Weaving provocatively between home and school, the narrative powerfully unfurls the true story behind Thea’s expulsion from her family, but it isn’t long before the mystery of her past is rivaled by the question of how it will shape her future. Part scandalous love story, part heartbreaking family drama, The Yonahlossee Riding Camp for Girls is an immersive, transporting page-turner—a vivid, propulsive novel about sex, love, family, money, class, home, and horses, all set against the ominous threat of the Depression—and the major debut of an important new writer.

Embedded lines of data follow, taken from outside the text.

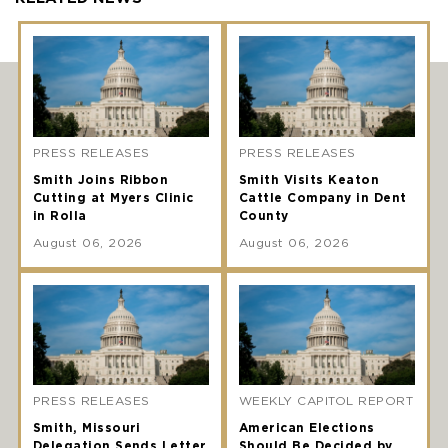
PRESS RELEASES
PRESS RELEASES
Smith Joins Ribbon
Smith Visits Keaton
Cutting at Myers Clinic
Cattle Company in Dent
in Rolla
County
August 06, 2026
August 06, 2026
PRESS RELEASES
WEEKLY CAPITOL REPORT
Smith, Missouri
American Elections
Delegation Sends Letter
Should Be Decided by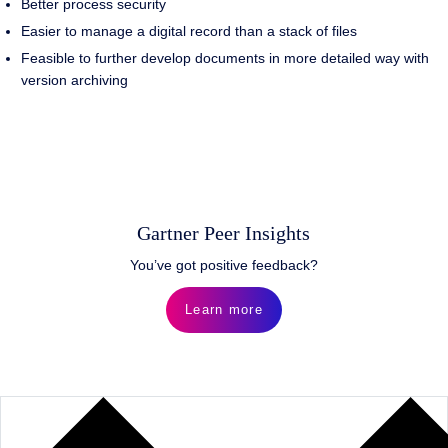
Better process security
Easier to manage a digital record than a stack of files
Feasible to further develop documents in more detailed way with
version archiving
Gartner Peer Insights
You’ve got positive feedback?
Learn more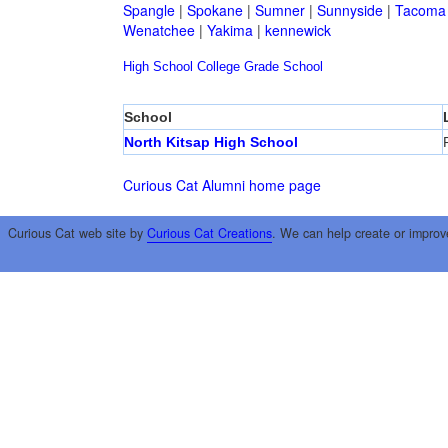
Spangle
|
Spokane
|
Sumner
|
Sunnyside
|
Tacoma
Wenatchee
|
Yakima
|
kennewick
High School
College
Grade School
School
North Kitsap High School
Curious Cat Alumni home page
Curious Cat web site by
Curious Cat Creations
. We can help create or improv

I am not one to gravitate towards adult novels, but there are certain ones that pull me in, and The Yonahlossee Riding Camp for Girls was one of them. I received my review copy at the Penguin Canada Spring/Summer preview event, and it was one of the only piles of arcs that were not touched. I picked up the book, read the back and decided that I would give it a try. And I am so glad that I did, because I would have missed a breathtakingly beautiful novel.

Although the protagonist in this novel is only fifteen, this is far from a novel a fisteen year old girl should be reading. Set in the heart of The Great Depression, this story is heartbreaking and painful to read at times. It made me wonder if I could have survived during that time in history, and it made me wonder how our protaginist, Thea, did survive. She was sent to the Camp because of a unmentionable incident that happened earlier on in the year, and it threatened not only Theas repuation in society, but her families as well. This incident is hinted at throughout the novel, and I loved that the author reveal it to us through a series of small flashback that added so much tension to the story.

The best part of the novel was how true it was to its time period. Obviously I did not live through The Great Depression but I have family who did, and I thought the author did an amazing job at representing a very difficult time in history. I also loved that most of the confict came through the flashbacks, but also the letter correspondence  between Thea and her family, mainly her mother. This was the part that broke my heart the most because Thea just wanted approval from her parents that everything was going to be okay, and it was that lack of aprroval that lead her on a path that would shape the rst of her life.

During the progress of the novel we watch Thea grow up and make certain choices that are frowned upon by many, but they also made her into a different person. She grew up very fast at Yonahlosee and it was hard to read at times because she was only fifteen, yet after that year at the camp she seemed much too old. I really enjoyed this book, mostly for betrayal of a time period that was so foreign to my way of living and for making me invest in a character that, in the end, was not very likable. It was a great read.